[Text extracted from each page]
——————

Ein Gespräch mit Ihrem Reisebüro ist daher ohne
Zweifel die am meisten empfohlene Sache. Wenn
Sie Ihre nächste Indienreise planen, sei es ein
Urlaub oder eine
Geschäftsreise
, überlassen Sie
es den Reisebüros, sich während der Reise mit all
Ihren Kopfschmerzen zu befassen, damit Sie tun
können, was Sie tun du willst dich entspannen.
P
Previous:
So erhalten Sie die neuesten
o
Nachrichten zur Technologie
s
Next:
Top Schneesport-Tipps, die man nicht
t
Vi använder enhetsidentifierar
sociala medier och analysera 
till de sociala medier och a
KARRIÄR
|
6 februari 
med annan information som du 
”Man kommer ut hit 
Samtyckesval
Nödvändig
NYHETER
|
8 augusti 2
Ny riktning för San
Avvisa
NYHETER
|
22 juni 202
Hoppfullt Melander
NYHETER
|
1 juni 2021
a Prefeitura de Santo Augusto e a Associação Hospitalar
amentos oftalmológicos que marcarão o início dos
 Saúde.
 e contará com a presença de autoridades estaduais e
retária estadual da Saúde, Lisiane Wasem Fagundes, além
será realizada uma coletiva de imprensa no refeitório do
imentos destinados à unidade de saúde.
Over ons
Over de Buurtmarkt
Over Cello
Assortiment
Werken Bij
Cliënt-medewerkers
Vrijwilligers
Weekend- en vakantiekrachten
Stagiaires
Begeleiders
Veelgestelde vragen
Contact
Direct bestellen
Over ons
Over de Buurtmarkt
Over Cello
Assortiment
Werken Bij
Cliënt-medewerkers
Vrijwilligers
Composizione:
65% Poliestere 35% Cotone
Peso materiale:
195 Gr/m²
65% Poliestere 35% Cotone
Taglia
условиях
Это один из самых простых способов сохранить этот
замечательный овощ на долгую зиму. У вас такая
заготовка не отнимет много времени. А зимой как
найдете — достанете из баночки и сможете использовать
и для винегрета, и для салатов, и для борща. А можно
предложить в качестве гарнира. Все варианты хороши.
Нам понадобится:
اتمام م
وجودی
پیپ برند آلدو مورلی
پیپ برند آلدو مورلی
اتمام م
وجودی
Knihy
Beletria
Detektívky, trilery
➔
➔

——————

■ TASK OBJECTIVE
Print every line of the data above without changing a single character.

■ SOLUTION
Ein Gespräch mit Ihrem Reisebüro ist daher ohne
Zweifel die am meisten empfohlene Sache. Wenn
Sie Ihre nächste Indienreise planen, sei es ein
Urlaub oder eine
Geschäftsreise
, überlassen Sie
es den Reisebüros, sich während der Reise mit all
Ihren Kopfschmerzen zu befassen, damit Sie tun
können, was Sie tun du willst dich entspannen.
P
Previous:
So erhalten Sie die neuesten
o
Nachrichten zur Technologie
s
Next:
Top Schneesport-Tipps, die man nicht
t
Vi använder enhetsidentifierar
sociala medier och analysera 
till de sociala medier och a
KARRIÄR
|
6 februari 
med annan information som du 
”Man kommer ut hit 
Samtyckesval
Nödvändig
NYHETER
|
8 augusti 2
Ny riktning för San
Avvisa
NYHETER
|
22 juni 202
Hoppfullt Melander
NYHETER
|
1 juni 2021
a Prefeitura de Santo Augusto e a Associação Hospitalar
amentos oftalmológicos que marcarão o início dos
 Saúde.
 e contará com a presença de autoridades estaduais e
retária estadual da Saúde, Lisiane Wasem Fagundes, além
será realizada uma coletiva de imprensa no refeitório do
imentos destinados à unidade de saúde.
Over ons
Over de Buurtmarkt
Over Cello
Assortiment
Werken Bij
Cliënt-medewerkers
Vrijwilligers
Weekend- en vakantiekrachten
Stagiaires
Begeleiders
Veelgestelde vragen
Contact
Direct bestellen
Over ons
Over de Buurtmarkt
Over Cello
Assortiment
Werken Bij
Cliënt-medewerkers
Vrijwilligers
Composizione:
65% Poliestere 35% Cotone
Peso materiale:
195 Gr/m²
65% Poliestere 35% Cotone
Taglia
условиях
Это один из самых простых способов сохранить этот
замечательный овощ на долгую зиму. У вас такая
заготовка не отнимет много времени. А зимой как
найдете — достанете из баночки и сможете использовать
и для винегрета, и для салатов, и для борща. А можно
предложить в качестве гарнира. Все варианты хороши.
Нам понадобится:
اتمام م
وجودی
پیپ برند آلدو مورلی
پیپ برند آلدو مورلی
اتمام م
وجودی
Knihy
Beletria
Detektívky, trilery
➔
➔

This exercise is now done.